* _Brief_: In the entries below, find each line with the word "corners" and pull it out.

..........

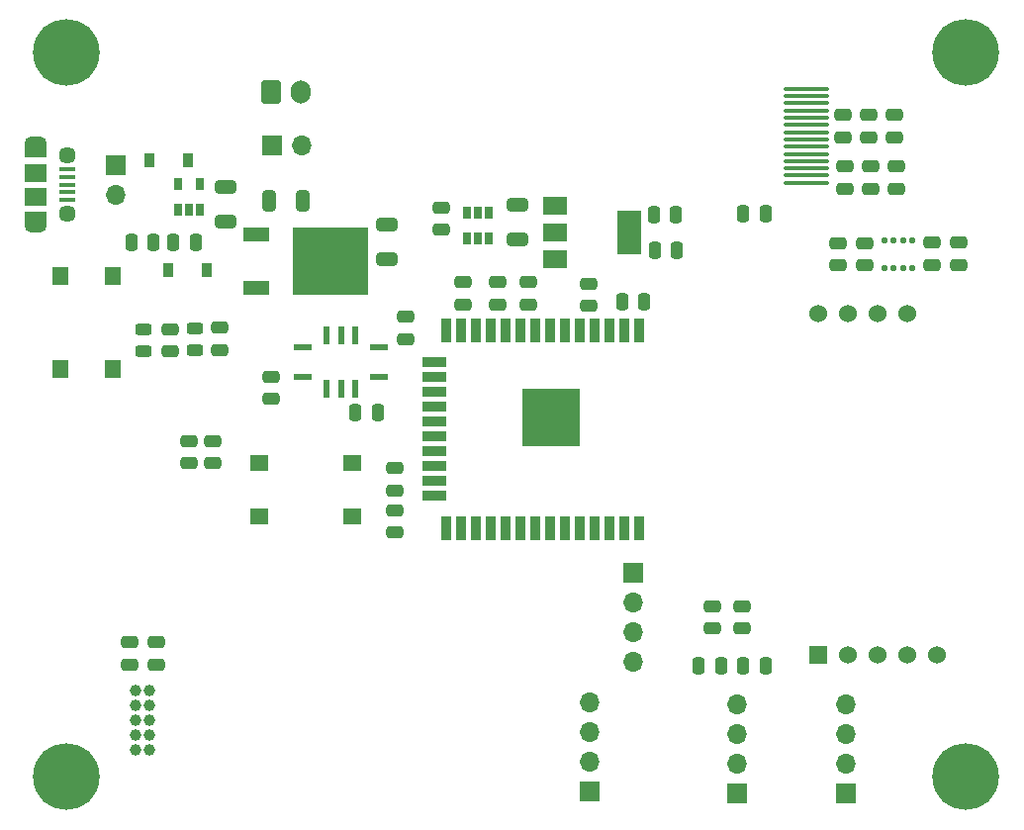
<source format=gbr>
%TF.GenerationSoftware,KiCad,Pcbnew,(5.99.0-8928-gc255dede17)*%
%TF.CreationDate,2021-04-01T15:07:53-07:00*%
%TF.ProjectId,smbpcb,736d6270-6362-42e6-9b69-6361645f7063,rev?*%
%TF.SameCoordinates,Original*%
%TF.FileFunction,Soldermask,Top*%
%TF.FilePolarity,Negative*%
%FSLAX46Y46*%
G04 Gerber Fmt 4.6, Leading zero omitted, Abs format (unit mm)*
G04 Created by KiCad (PCBNEW (5.99.0-8928-gc255dede17)) date 2021-04-01 15:07:53*
%MOMM*%
%LPD*%
G01*
G04 APERTURE LIST*
G04 Aperture macros list*
%AMRoundRect*
0 Rectangle with rounded corners*
0 $1 Rounding radius*
0 $2 $3 $4 $5 $6 $7 $8 $9 X,Y pos of 4 corners*
0 Add a 4 corners polygon primitive as box body*
4,1,4,$2,$3,$4,$5,$6,$7,$8,$9,$2,$3,0*
0 Add four circle primitives for the rounded corners*
1,1,$1+$1,$2,$3*
1,1,$1+$1,$4,$5*
1,1,$1+$1,$6,$7*
1,1,$1+$1,$8,$9*
0 Add four rect primitives between the rounded corners*
20,1,$1+$1,$2,$3,$4,$5,0*
20,1,$1+$1,$4,$5,$6,$7,0*
20,1,$1+$1,$6,$7,$8,$9,0*
20,1,$1+$1,$8,$9,$2,$3,0*%
G04 Aperture macros list end*
%ADD10R,0.900000X1.200000*%
%ADD11RoundRect,0.250000X-0.250000X-0.475000X0.250000X-0.475000X0.250000X0.475000X-0.250000X0.475000X0*%
%ADD12RoundRect,0.250000X-0.475000X0.250000X-0.475000X-0.250000X0.475000X-0.250000X0.475000X0.250000X0*%
%ADD13RoundRect,0.250000X0.475000X-0.250000X0.475000X0.250000X-0.475000X0.250000X-0.475000X-0.250000X0*%
%ADD14R,2.000000X1.500000*%
%ADD15R,2.000000X3.800000*%
%ADD16R,0.650000X1.060000*%
%ADD17R,1.700000X1.700000*%
%ADD18O,1.700000X1.700000*%
%ADD19RoundRect,0.250000X0.650000X-0.325000X0.650000X0.325000X-0.650000X0.325000X-0.650000X-0.325000X0*%
%ADD20R,2.200000X1.200000*%
%ADD21R,6.400000X5.800000*%
%ADD22RoundRect,0.250000X0.250000X0.475000X-0.250000X0.475000X-0.250000X-0.475000X0.250000X-0.475000X0*%
%ADD23RoundRect,0.125000X0.125000X0.137500X-0.125000X0.137500X-0.125000X-0.137500X0.125000X-0.137500X0*%
%ADD24R,1.524000X1.524000*%
%ADD25C,1.524000*%
%ADD26R,1.400000X1.600000*%
%ADD27R,1.350000X0.400000*%
%ADD28R,1.900000X1.500000*%
%ADD29R,1.900000X1.200000*%
%ADD30O,1.900000X1.200000*%
%ADD31C,1.450000*%
%ADD32C,1.000000*%
%ADD33C,5.700000*%
%ADD34RoundRect,0.250000X-0.325000X-0.650000X0.325000X-0.650000X0.325000X0.650000X-0.325000X0.650000X0*%
%ADD35RoundRect,0.250000X-0.600000X-0.750000X0.600000X-0.750000X0.600000X0.750000X-0.600000X0.750000X0*%
%ADD36O,1.700000X2.000000*%
%ADD37RoundRect,0.250000X-0.650000X0.325000X-0.650000X-0.325000X0.650000X-0.325000X0.650000X0.325000X0*%
%ADD38RoundRect,0.243750X0.456250X-0.243750X0.456250X0.243750X-0.456250X0.243750X-0.456250X-0.243750X0*%
%ADD39R,1.600000X1.400000*%
%ADD40RoundRect,0.243750X-0.456250X0.243750X-0.456250X-0.243750X0.456250X-0.243750X0.456250X0.243750X0*%
%ADD41O,4.000000X0.320000*%
%ADD42R,0.600000X1.500000*%
%ADD43R,1.500000X0.600000*%
%ADD44R,0.900000X2.000000*%
%ADD45R,2.000000X0.900000*%
%ADD46R,5.000000X5.000000*%
G04 APERTURE END LIST*
D10*
%TO.C,D5*%
X62910000Y-35115000D03*
X66210000Y-35115000D03*
%TD*%
D11*
%TO.C,R12*%
X109900000Y-78400000D03*
X111800000Y-78400000D03*
%TD*%
D12*
%TO.C,R9*%
X92700000Y-45550000D03*
X92700000Y-47450000D03*
%TD*%
D13*
%TO.C,R28*%
X64660000Y-51465000D03*
X64660000Y-49565000D03*
%TD*%
%TO.C,R26*%
X66260000Y-61060000D03*
X66260000Y-59160000D03*
%TD*%
D14*
%TO.C,U7*%
X97605000Y-39000000D03*
X97605000Y-41300000D03*
D15*
X103905000Y-41300000D03*
D14*
X97605000Y-43600000D03*
%TD*%
D13*
%TO.C,R6*%
X122260000Y-33165000D03*
X122260000Y-31265000D03*
%TD*%
%TO.C,D2*%
X113550000Y-75200000D03*
X113550000Y-73300000D03*
%TD*%
D16*
%TO.C,U1*%
X65305000Y-39350000D03*
X66255000Y-39350000D03*
X67205000Y-39350000D03*
X67205000Y-37150000D03*
X65305000Y-37150000D03*
%TD*%
D17*
%TO.C,EXT_BATT1*%
X73335000Y-33815000D03*
D18*
X75875000Y-33815000D03*
%TD*%
D19*
%TO.C,C3*%
X83160000Y-43590000D03*
X83160000Y-40640000D03*
%TD*%
D17*
%TO.C,AUX_CONN2*%
X100550000Y-89100000D03*
D18*
X100550000Y-86560000D03*
X100550000Y-84020000D03*
X100550000Y-81480000D03*
%TD*%
D20*
%TO.C,Q1*%
X72027000Y-41478200D03*
D21*
X78327000Y-43758200D03*
D20*
X72027000Y-46038200D03*
%TD*%
D11*
%TO.C,R1*%
X61310000Y-42115000D03*
X63210000Y-42115000D03*
%TD*%
D22*
%TO.C,C6*%
X115610000Y-39715000D03*
X113710000Y-39715000D03*
%TD*%
D19*
%TO.C,C4*%
X94360000Y-41890000D03*
X94360000Y-38940000D03*
%TD*%
D23*
%TO.C,U5*%
X128158300Y-44317400D03*
X127358300Y-44317400D03*
X126558300Y-44317400D03*
X125758300Y-44317400D03*
X125758300Y-41942400D03*
X126558300Y-41942400D03*
X127358300Y-41942400D03*
X128158300Y-41942400D03*
%TD*%
D12*
%TO.C,R22*%
X63460000Y-76365000D03*
X63460000Y-78265000D03*
%TD*%
D11*
%TO.C,R3*%
X106110000Y-42815000D03*
X108010000Y-42815000D03*
%TD*%
D13*
%TO.C,L1*%
X87860000Y-41065000D03*
X87860000Y-39165000D03*
%TD*%
%TO.C,C10*%
X126660000Y-33165000D03*
X126660000Y-31265000D03*
%TD*%
%TO.C,C5*%
X122360000Y-37565000D03*
X122360000Y-35665000D03*
%TD*%
D12*
%TO.C,C12*%
X129860000Y-42165000D03*
X129860000Y-44065000D03*
%TD*%
%TO.C,R24*%
X83860000Y-65065000D03*
X83860000Y-66965000D03*
%TD*%
D24*
%TO.C,U6*%
X120115000Y-77452500D03*
D25*
X122655000Y-77452500D03*
X125195000Y-77452500D03*
X127735000Y-77452500D03*
X130275000Y-77452500D03*
X120115000Y-48242500D03*
X122655000Y-48242500D03*
X125195000Y-48242500D03*
X127735000Y-48242500D03*
%TD*%
D12*
%TO.C,C16*%
X68260000Y-59165000D03*
X68260000Y-61065000D03*
%TD*%
%TO.C,R20*%
X73260000Y-53665000D03*
X73260000Y-55565000D03*
%TD*%
D26*
%TO.C,SW2*%
X55210000Y-45015000D03*
X55210000Y-53015000D03*
X59710000Y-45015000D03*
X59710000Y-53015000D03*
%TD*%
D13*
%TO.C,D6*%
X111050000Y-75200000D03*
X111050000Y-73300000D03*
%TD*%
D16*
%TO.C,U2*%
X91910000Y-39615000D03*
X90960000Y-39615000D03*
X90010000Y-39615000D03*
X90010000Y-41815000D03*
X90960000Y-41815000D03*
X91910000Y-41815000D03*
%TD*%
D27*
%TO.C,J1*%
X55822500Y-35915000D03*
X55822500Y-36565000D03*
X55822500Y-37215000D03*
X55822500Y-37865000D03*
X55822500Y-38515000D03*
D28*
X53122500Y-36215000D03*
D29*
X53122500Y-34315000D03*
D30*
X53122500Y-33715000D03*
D28*
X53122500Y-38215000D03*
D29*
X53122500Y-40115000D03*
D30*
X53122500Y-40715000D03*
D31*
X55822500Y-34715000D03*
X55822500Y-39715000D03*
%TD*%
D32*
%TO.C,J2*%
X61680000Y-85555000D03*
X62840000Y-85555000D03*
X61680000Y-84285000D03*
X62840000Y-84285000D03*
X61680000Y-83015000D03*
X62840000Y-83015000D03*
X61680000Y-81745000D03*
X62840000Y-81745000D03*
X61680000Y-80475000D03*
X62840000Y-80475000D03*
%TD*%
D33*
%TO.C,*%
X55755000Y-87900000D03*
%TD*%
D17*
%TO.C,5V_IN1*%
X59960000Y-35540000D03*
D18*
X59960000Y-38080000D03*
%TD*%
D33*
%TO.C,REF\u002A\u002A*%
X132755000Y-25900000D03*
%TD*%
D12*
%TO.C,C7*%
X126760000Y-35665000D03*
X126760000Y-37565000D03*
%TD*%
D17*
%TO.C,AUX_CONN1*%
X104250000Y-70450000D03*
D18*
X104250000Y-72990000D03*
X104250000Y-75530000D03*
X104250000Y-78070000D03*
%TD*%
D34*
%TO.C,C2*%
X73085000Y-38600000D03*
X76035000Y-38600000D03*
%TD*%
D33*
%TO.C,MOUNT4*%
X132755000Y-87900000D03*
%TD*%
D12*
%TO.C,R25*%
X68860000Y-49465000D03*
X68860000Y-51365000D03*
%TD*%
D35*
%TO.C,BT1*%
X73305000Y-29315000D03*
D36*
X75805000Y-29315000D03*
%TD*%
D37*
%TO.C,C1*%
X69410000Y-37390000D03*
X69410000Y-40340000D03*
%TD*%
D38*
%TO.C,D3*%
X66760000Y-51352500D03*
X66760000Y-49477500D03*
%TD*%
D12*
%TO.C,R8*%
X95300000Y-45550000D03*
X95300000Y-47450000D03*
%TD*%
D10*
%TO.C,D1*%
X67810000Y-44515000D03*
X64510000Y-44515000D03*
%TD*%
D13*
%TO.C,R23*%
X61160000Y-78265000D03*
X61160000Y-76365000D03*
%TD*%
D12*
%TO.C,R18*%
X121760000Y-42215000D03*
X121760000Y-44115000D03*
%TD*%
D11*
%TO.C,R5*%
X106010000Y-39765000D03*
X107910000Y-39765000D03*
%TD*%
D33*
%TO.C,REF\u002A\u002A*%
X55755000Y-25900000D03*
%TD*%
D11*
%TO.C,C17*%
X103310000Y-47215000D03*
X105210000Y-47215000D03*
%TD*%
D12*
%TO.C,C8*%
X124560000Y-35665000D03*
X124560000Y-37565000D03*
%TD*%
D17*
%TO.C,AUX_CONN3*%
X113160000Y-89315000D03*
D18*
X113160000Y-86775000D03*
X113160000Y-84235000D03*
X113160000Y-81695000D03*
%TD*%
D12*
%TO.C,C15*%
X83860000Y-61465000D03*
X83860000Y-63365000D03*
%TD*%
D39*
%TO.C,SW1*%
X72260000Y-65565000D03*
X80260000Y-65565000D03*
X80260000Y-61065000D03*
X72260000Y-61065000D03*
%TD*%
D40*
%TO.C,D4*%
X62360000Y-49577500D03*
X62360000Y-51452500D03*
%TD*%
D13*
%TO.C,R27*%
X100460000Y-47565000D03*
X100460000Y-45665000D03*
%TD*%
D41*
%TO.C,U4*%
X119071800Y-37054400D03*
X119071800Y-36434400D03*
X119071800Y-35814400D03*
X119071800Y-35194400D03*
X119071800Y-34574400D03*
X119071800Y-33954400D03*
X119071800Y-33334400D03*
X119071800Y-32714400D03*
X119071800Y-32094400D03*
X119071800Y-31474400D03*
X119071800Y-30854400D03*
X119071800Y-30234400D03*
X119071800Y-29614400D03*
X119071800Y-28994400D03*
%TD*%
D42*
%TO.C,IC1*%
X78005000Y-54650000D03*
X79255000Y-54650000D03*
X80505000Y-54650000D03*
D43*
X82505000Y-53670000D03*
X82505000Y-51130000D03*
D42*
X80505000Y-50150000D03*
X79255000Y-50150000D03*
X78005000Y-50150000D03*
D43*
X76005000Y-51130000D03*
X76005000Y-53670000D03*
%TD*%
D11*
%TO.C,R11*%
X113700000Y-78400000D03*
X115600000Y-78400000D03*
%TD*%
D13*
%TO.C,C9*%
X124460000Y-33165000D03*
X124460000Y-31265000D03*
%TD*%
D12*
%TO.C,R10*%
X84760000Y-48515000D03*
X84760000Y-50415000D03*
%TD*%
D13*
%TO.C,C13*%
X132160000Y-44065000D03*
X132160000Y-42165000D03*
%TD*%
D12*
%TO.C,R7*%
X89750000Y-45550000D03*
X89750000Y-47450000D03*
%TD*%
%TO.C,R17*%
X124060000Y-42215000D03*
X124060000Y-44115000D03*
%TD*%
D22*
%TO.C,R4*%
X66810000Y-42115000D03*
X64910000Y-42115000D03*
%TD*%
D44*
%TO.C,U3*%
X104755000Y-49650000D03*
X103485000Y-49650000D03*
X102215000Y-49650000D03*
X100945000Y-49650000D03*
X99675000Y-49650000D03*
X98405000Y-49650000D03*
X97135000Y-49650000D03*
X95865000Y-49650000D03*
X94595000Y-49650000D03*
X93325000Y-49650000D03*
X92055000Y-49650000D03*
X90785000Y-49650000D03*
X89515000Y-49650000D03*
X88245000Y-49650000D03*
D45*
X87245000Y-52435000D03*
X87245000Y-53705000D03*
X87245000Y-54975000D03*
X87245000Y-56245000D03*
X87245000Y-57515000D03*
X87245000Y-58785000D03*
X87245000Y-60055000D03*
X87245000Y-61325000D03*
X87245000Y-62595000D03*
X87245000Y-63865000D03*
D44*
X88245000Y-66650000D03*
X89515000Y-66650000D03*
X90785000Y-66650000D03*
X92055000Y-66650000D03*
X93325000Y-66650000D03*
X94595000Y-66650000D03*
X95865000Y-66650000D03*
X97135000Y-66650000D03*
X98405000Y-66650000D03*
X99675000Y-66650000D03*
X100945000Y-66650000D03*
X102215000Y-66650000D03*
X103485000Y-66650000D03*
X104755000Y-66650000D03*
D46*
X97255000Y-57150000D03*
%TD*%
D11*
%TO.C,R19*%
X80510000Y-56715000D03*
X82410000Y-56715000D03*
%TD*%
D17*
%TO.C,AUX_CONN4*%
X122460000Y-89315000D03*
D18*
X122460000Y-86775000D03*
X122460000Y-84235000D03*
X122460000Y-81695000D03*
%TD*%
M02*

</source>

..........

* _Reply to the task_:
0 Rectangle with rounded corners*
0 $2 $3 $4 $5 $6 $7 $8 $9 X,Y pos of 4 corners*
0 Add a 4 corners polygon primitive as box body*
0 Add four circle primitives for the rounded corners*
0 Add four rect primitives between the rounded corners*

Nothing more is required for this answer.